There are some common side-effects to Omalizumab including headaches or localised pain/ swelling where we give the injection. In rare occasions there is also a risk of mild-moderate and severe allergic reactions, which the team will treat appropriately.
To experience the full benefits from Omalizumab, it is very important that the child and family attend all hospital appointments. The child will also be given an urticaria activity score diary, which must be completed whilst at home.
Day Case challenges
A food/ drug challenge is the gold standard procedure to confirm if a child is allergic to a certain food/ medicine. This involves the child and their parent/carer attending Starlight Inpatient Ward for half a day and having that food/medicine under hospital supervision. Currently the team runs allergy challenges on alternate Monday and Tuesday mornings.
For food challenges the team generally gives multiple portions of food (starting off with a small amount and increasing every 20 minutes). For drug challenges this may be done as a single dose or multiple incremental doses (similar to a food challenge).

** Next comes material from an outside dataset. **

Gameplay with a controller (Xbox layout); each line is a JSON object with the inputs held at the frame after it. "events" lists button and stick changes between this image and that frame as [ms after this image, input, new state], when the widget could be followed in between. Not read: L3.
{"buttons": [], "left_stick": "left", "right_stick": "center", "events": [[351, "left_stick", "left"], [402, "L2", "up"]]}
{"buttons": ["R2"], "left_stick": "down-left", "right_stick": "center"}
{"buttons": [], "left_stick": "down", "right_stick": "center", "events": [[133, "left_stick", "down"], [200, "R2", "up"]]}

There are many benefits to carrying out a challenge, including:
• safely finding out if your child can have that food or medicine
• if the child passes a food challenge, then their diet becomes less restrictive
• reducing the concern around having an allergic reaction
There is a risk that your child may have an allergic reaction during the challenge, which is why we carry it out in hospital. This includes:
• the more common mild-moderate symptoms, such as rash, hives, stomach-ache, vomiting, sneezing or a runny nose. In this case the child would not eat anymore of the challenge food and will be given antihistamine to treat this
• in rare cases, allergic reactions may be more severe i.e. anaphylaxis. This includes coughing, wheezing, difficulty in breathing, becoming sleepy or floppy. In this case, the team would treat with an adrenaline autoinjector, e.g. EpiPen.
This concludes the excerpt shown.